Ruiz labeled fellow running back Daniel Jung as “game-breaking,” linebacker Abraham Martinez a “playmaker,” wide receiver Ricky Loudermill “the deep threat” and quarterback Julian Rovira “the leader.”

Finally after some head-scratching and soul searching, Ruiz settled on an answer.

“I guess I would call myself the workhorse,” said the 5-foot-8, 165-pound running back who also plays free safety. “I’m really not going to break many big runs, but I’m going to give you the hard yards. When you need a yard, I’ll get it.”

Glendale finished 4-6 last season and sixth within the Pacific League.

While Jung turned in several electric plays on offense and defense, Ruiz contributed the steady little efforts than can easily be overlooked.

Ruiz finished as the team’s second-leading rusher, tallying 590 yards on 91 carries (6.48 yards-per-carry average) with four touchdowns.

On defense, Ruiz was No. 2 in tackles with 62, while he led the squad in tackles for loss (six) and contributed two caused fumbles, one interception and one fumble recovery.

“He’s not the biggest guy on this team, but you’ll see him all over the field,” Glendale third-year Coach John Tuttle said. “He’ll make a key tackle on one drive and then come back on offense and pick up a third and one. He’s just one of those hard-working players you want on your team.”

At a recent practice, Ruiz showcased his ability to learn from criticism.

As the senior incorrectly lined up for a defensive drill, he received an earful from a position coach, informing Ruiz of his gaffe.

The youngster calmly moved into the correct spot and batted away a pass attempt from Rovira.

On the very next play, Loudermill also lined up incorrectly and was in line to receive a similar tongue-lashing before Ruiz acted.

The senior calmly pointed to Loudermill, told the junior where he was supposed to have been standing and the flow of practice continued without incident.

“It’s great to play with Luis, he’s just a great teammate,” Loudermill said. “He knows where he’s supposed to be, he knows where other guys are supposed to be. He knows what’s going on.”
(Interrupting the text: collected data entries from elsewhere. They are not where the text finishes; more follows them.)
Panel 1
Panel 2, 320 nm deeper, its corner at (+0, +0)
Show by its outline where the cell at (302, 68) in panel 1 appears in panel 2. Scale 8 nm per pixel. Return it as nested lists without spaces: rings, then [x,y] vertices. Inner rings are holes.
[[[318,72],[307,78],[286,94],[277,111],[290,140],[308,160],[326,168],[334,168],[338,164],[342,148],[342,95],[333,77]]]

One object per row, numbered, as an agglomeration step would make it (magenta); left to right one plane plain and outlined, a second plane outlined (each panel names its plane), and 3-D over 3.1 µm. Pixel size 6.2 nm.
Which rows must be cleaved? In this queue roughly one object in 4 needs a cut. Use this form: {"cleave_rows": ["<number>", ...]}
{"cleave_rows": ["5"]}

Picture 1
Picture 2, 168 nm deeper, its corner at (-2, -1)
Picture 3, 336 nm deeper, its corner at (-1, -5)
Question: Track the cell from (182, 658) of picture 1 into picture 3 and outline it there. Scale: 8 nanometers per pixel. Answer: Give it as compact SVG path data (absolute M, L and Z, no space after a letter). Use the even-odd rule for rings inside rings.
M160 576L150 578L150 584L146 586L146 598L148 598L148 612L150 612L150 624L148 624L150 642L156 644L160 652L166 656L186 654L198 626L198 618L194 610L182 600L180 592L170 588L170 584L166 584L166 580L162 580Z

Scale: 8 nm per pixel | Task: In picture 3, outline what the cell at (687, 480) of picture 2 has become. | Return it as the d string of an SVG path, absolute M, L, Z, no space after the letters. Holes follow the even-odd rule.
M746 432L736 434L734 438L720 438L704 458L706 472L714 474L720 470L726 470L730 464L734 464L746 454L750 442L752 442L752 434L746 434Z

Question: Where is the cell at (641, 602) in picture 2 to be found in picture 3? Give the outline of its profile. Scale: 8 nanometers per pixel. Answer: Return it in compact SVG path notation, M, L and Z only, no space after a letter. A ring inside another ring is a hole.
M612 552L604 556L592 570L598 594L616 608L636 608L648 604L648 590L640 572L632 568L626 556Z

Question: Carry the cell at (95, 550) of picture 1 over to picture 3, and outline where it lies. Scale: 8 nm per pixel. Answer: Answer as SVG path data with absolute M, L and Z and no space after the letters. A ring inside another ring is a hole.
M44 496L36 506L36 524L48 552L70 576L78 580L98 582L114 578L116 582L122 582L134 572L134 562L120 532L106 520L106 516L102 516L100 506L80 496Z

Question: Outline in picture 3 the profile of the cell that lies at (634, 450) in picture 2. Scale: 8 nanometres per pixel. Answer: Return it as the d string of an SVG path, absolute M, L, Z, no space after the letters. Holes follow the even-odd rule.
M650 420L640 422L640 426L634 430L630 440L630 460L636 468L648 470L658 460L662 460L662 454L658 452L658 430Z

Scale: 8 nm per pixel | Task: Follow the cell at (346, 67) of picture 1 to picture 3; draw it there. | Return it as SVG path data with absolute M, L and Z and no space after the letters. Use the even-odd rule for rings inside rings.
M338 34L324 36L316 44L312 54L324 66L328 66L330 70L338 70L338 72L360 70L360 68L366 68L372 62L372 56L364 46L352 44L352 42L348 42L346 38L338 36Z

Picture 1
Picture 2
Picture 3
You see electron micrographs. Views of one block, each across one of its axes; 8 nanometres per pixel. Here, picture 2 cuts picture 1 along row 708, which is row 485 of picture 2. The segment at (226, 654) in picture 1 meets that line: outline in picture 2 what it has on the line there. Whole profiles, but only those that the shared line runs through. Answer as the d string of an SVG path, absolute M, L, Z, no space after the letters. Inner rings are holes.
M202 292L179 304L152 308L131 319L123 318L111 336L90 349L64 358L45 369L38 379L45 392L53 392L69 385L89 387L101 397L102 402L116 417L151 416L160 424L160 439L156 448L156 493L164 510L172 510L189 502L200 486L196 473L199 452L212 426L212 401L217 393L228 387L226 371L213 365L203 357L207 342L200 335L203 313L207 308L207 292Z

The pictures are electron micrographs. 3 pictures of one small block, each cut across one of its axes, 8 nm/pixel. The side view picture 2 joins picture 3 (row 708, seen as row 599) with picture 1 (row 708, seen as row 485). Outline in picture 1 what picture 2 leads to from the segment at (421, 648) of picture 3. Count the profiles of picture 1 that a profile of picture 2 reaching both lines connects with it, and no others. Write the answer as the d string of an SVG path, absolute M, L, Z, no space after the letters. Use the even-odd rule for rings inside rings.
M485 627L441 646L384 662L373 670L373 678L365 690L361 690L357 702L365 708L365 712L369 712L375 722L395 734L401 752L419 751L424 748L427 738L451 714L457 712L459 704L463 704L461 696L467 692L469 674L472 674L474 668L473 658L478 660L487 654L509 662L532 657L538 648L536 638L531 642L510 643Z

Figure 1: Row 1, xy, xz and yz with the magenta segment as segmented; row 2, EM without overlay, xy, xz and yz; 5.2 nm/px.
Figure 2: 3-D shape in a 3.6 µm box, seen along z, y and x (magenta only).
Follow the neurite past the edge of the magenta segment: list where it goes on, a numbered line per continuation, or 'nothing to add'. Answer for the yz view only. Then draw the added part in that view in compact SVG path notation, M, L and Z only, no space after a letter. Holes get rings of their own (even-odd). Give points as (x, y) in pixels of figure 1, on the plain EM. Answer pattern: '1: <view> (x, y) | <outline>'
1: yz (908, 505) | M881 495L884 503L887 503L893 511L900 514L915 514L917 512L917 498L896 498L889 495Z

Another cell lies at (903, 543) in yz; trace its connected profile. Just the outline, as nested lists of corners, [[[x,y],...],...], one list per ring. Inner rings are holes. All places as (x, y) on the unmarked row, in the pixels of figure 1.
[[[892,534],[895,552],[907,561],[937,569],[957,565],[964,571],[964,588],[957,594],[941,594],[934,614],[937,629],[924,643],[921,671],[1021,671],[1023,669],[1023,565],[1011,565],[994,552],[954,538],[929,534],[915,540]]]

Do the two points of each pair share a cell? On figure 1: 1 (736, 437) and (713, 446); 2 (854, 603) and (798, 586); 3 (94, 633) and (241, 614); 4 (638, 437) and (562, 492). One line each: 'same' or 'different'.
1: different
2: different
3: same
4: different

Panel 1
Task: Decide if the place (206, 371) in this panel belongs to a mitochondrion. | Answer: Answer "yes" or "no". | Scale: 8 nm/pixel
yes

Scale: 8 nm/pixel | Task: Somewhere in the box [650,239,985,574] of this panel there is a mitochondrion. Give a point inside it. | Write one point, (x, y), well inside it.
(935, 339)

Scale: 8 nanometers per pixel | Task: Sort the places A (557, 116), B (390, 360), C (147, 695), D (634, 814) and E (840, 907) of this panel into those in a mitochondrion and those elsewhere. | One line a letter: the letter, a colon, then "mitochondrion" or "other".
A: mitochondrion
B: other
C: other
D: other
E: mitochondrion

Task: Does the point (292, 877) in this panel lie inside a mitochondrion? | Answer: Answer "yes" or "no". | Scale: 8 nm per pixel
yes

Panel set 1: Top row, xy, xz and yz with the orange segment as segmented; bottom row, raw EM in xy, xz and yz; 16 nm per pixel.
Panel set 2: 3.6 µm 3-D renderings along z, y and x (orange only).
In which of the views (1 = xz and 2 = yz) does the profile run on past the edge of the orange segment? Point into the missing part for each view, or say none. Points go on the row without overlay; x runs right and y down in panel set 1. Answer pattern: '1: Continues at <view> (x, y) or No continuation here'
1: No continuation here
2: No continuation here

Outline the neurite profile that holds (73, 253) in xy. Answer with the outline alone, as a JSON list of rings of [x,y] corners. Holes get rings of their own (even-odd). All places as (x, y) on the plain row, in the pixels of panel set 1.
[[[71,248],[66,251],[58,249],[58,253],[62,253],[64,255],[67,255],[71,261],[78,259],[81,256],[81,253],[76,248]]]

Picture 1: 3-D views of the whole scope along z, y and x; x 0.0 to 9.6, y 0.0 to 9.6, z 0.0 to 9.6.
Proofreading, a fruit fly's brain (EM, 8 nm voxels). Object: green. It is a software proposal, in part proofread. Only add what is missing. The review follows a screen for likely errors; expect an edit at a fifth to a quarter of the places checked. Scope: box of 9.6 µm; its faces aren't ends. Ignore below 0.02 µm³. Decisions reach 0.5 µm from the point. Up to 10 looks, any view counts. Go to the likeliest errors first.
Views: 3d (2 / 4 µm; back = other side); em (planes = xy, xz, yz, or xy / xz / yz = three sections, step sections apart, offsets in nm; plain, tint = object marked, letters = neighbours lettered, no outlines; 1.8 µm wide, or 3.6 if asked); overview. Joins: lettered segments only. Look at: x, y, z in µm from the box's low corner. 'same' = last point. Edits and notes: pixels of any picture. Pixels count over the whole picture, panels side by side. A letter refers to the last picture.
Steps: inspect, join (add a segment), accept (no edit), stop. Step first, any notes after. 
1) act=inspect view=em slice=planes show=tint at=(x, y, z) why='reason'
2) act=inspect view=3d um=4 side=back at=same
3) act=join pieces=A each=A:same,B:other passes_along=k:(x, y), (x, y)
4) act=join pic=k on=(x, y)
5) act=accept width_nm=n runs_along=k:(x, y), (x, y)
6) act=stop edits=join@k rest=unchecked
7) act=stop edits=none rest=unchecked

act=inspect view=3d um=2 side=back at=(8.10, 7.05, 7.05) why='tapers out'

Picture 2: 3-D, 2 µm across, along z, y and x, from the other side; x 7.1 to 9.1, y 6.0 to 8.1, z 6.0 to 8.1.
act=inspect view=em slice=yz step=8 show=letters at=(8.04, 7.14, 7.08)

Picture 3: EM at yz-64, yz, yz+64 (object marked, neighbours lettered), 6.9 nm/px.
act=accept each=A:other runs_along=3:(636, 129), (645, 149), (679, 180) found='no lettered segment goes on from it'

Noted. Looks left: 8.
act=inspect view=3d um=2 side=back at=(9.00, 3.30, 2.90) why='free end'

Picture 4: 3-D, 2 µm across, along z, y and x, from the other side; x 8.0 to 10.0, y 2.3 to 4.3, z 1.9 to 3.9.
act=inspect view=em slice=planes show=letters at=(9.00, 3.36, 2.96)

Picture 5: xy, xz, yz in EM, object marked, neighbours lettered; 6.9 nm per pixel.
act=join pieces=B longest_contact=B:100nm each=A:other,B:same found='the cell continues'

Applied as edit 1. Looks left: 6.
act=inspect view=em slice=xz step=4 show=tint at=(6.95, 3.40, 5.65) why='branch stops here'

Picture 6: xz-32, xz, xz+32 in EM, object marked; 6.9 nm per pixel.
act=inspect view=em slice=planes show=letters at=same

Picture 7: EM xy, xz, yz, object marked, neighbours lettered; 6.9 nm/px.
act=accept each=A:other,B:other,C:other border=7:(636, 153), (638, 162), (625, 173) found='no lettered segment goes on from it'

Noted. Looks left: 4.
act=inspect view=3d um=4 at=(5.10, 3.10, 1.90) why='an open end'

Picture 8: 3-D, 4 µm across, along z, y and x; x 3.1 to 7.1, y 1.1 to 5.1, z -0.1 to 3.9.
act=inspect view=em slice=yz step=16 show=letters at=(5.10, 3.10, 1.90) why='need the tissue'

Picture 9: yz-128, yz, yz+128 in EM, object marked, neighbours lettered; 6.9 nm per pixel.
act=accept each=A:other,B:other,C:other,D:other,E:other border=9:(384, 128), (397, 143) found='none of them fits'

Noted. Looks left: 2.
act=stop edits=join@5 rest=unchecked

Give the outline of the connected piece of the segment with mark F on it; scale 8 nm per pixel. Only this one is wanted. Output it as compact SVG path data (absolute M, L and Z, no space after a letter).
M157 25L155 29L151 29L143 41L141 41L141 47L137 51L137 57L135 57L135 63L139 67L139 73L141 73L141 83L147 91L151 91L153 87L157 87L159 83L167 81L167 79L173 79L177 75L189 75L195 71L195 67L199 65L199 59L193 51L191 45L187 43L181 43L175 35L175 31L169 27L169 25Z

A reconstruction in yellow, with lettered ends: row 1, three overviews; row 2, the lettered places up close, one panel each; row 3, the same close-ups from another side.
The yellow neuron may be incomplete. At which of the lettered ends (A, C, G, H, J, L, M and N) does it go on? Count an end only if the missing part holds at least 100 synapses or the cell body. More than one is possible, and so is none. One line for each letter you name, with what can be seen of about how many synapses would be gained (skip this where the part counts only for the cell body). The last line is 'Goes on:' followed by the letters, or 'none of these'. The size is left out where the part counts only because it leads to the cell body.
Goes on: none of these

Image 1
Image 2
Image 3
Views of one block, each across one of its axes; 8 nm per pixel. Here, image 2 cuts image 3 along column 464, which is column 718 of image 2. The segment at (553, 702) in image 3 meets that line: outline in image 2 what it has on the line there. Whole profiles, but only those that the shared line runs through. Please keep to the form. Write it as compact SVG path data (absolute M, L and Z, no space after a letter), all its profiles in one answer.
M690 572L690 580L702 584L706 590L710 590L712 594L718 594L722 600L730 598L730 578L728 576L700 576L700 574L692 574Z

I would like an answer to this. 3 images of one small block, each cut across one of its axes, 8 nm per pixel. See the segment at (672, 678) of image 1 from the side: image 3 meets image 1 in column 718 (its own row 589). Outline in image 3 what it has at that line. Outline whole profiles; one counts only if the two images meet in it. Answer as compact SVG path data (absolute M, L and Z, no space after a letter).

As the Nitros prepare for Friday’s season opener at San Gabriel, the squad and Tuttle can only hope for a similar effort from Ruiz when the two teams previously matched up.

Last season, the two-way player put together a solid effort, as Ruiz carried the ball four times for 76 yards and a touchdown, while he tallied eight tackles (one for a loss) in 41-3 victory over the Matadors.

On that night, though, the accolades went to Jung, who was brilliant in rushing for 220 yards and three scores on 13 carries, with a game-opening 86-yard score sprung thanks in part to a key block from Ruiz.

“We really complement each other,” Ruiz said of Jung. “He’s going to make the big plays and I’m the guy who’s going to get three yards here and four yards there.”

On a 40-man roster, Tuttle sees the value in a player who can fill a few positions and serve multiple roles.

“That’s the thing about Luis, he does his job, he does what’s asked of him,” Tuttle said. “It’s easy, especially in high school, to want to make a big play and go out and try to do something you’re not supposed to. Luis understands that it’s more important to do your job. That’s what we expect of him.”

Going into this season, Ruiz is aware of his most important role.

“I’ve got to be a leader,” Ruiz said. “We can be a good team if we work hard and eliminate mistakes. I want to be one of those guys that sets [the tone]. I know I have to do my job and just be a workhorse.”